3. What the provision of these pages also means, of course, is that you can easily import them into a DTPO database, making their full text available for any searches you might perform. Again, ease of use (ease of reading, ease of copying) makes a huge difference for items that are of marginal importance – probably why Zotero libraries (one-click and it’s downloaded) tend to be much larger than bibliographic databases where you have to enter all the information in manually.

4. You can also get a quick glance at what the (sub)field is interested in with this info – we’re finally starting to get easy access to our disciplinary information, rather than having it locked behind subscription databases like EBSCO, JSTOR, etc. I’ll post the word cloud to the SMHBLOG for those interested.

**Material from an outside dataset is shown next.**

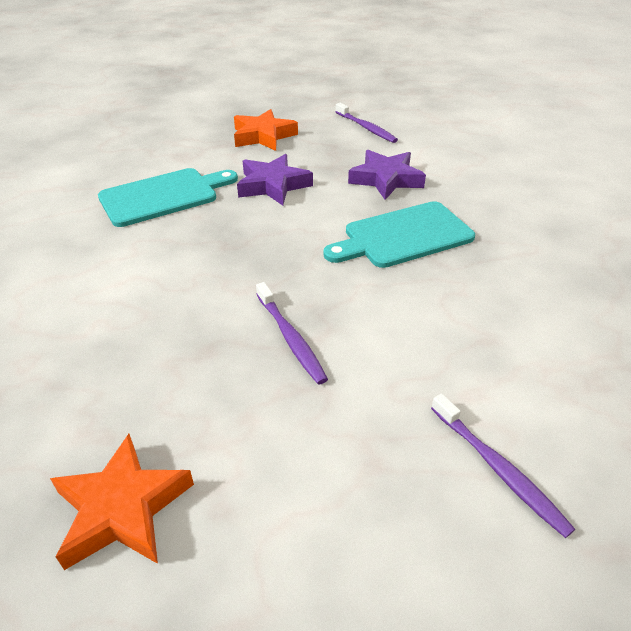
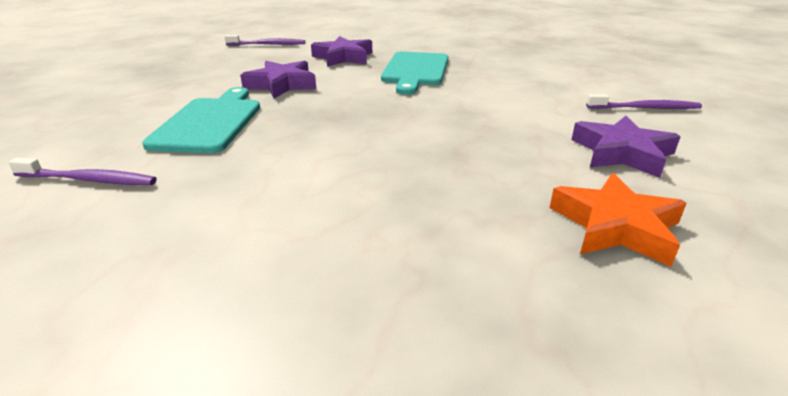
camera: 55 degrees left, 10 degrees down
(263, 136) = (201, 70): orange star -> none
(290, 338) = (480, 125): purple toothbrush -> purple toothbrush (89, 180)
(311, 476) = (622, 153): none -> purple star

5. One of the articles in this issue is Jon Sumida, “A Concordance of Selected Subjects in Carl von Clausewitz’s On War,” The Journal of Military History, 78:1 (January 2014): 271-331. Its abstract:

This concordance of the standard English translation of Carl von Clausewitz’s On War by Michael Howard and Peter Paret breaks new ground in two important respects. First, it indexes the text in unprecedented detail by listing references to every significant proposition and distinctive phrase under major subject headings. Second, information about the location of indexed items includes the book and chapter of On War, and page numbers in both current editions of the standard translation.

I don’t have access to the issue yet, but it would be interesting to compare Sumida’s results with the original index in Howard/Paret – is Sumida’s article an indictment of the original? It would also be interesting to compare Sumida’s article with what one could uncover just taking the full text and using various forms of text analysis – how much effort and specialist expertise was required to add that value, vs. what you can get from basic text mining? Perhaps Sumida even addresses this issue. The article also reminds me of a somewhat similar effort several years back, John Lynn’s “The Treatment of Military Subjects in Diderot’s Encyclopédie.” Which in turn prompts me to wonder to what extent such efforts will be needed once we have the full text of the documents directly available to us? Will reference works like concordances soon become irrelevant? Isn’t this yet another reason why we should have these sources in full text, so we can perform the same analysis on any number of sources?

So read up.

Two months without a Devonthink post?!?

My Devonthink posts, marginally related to EMEMH proper I admit, continue to attract readers, and even comments/questions. So an update is in order.

To frame the discussion, here’s a reminder of what any note-taking setup should allow you to do:

  1. Collect: Amass all your documents, notes, thoughts, writings and images into a single interface. The wider the variety of files you can view, the better. The wider the variety of documents you can search with the same keywording scheme, the better.
  2. Summarize: Distinguish original documents from your notes on those originals. Provide a way to connect summaries to the originals.
  3. Sort: Organize your data in sortable lists, usually using metadata fields (date, author, place…) as the sorting variable.
  4. Search: Find specific documents quickly via title, author, and other metadata, or by navigating through a folder hierarchy. Find specific text strings within any documents. More powerful software (like DTPO) will allow proximity and fuzzy searching.
  5. Cite: Provide a place to store bibliographic information about each source, so that it can be cited when used.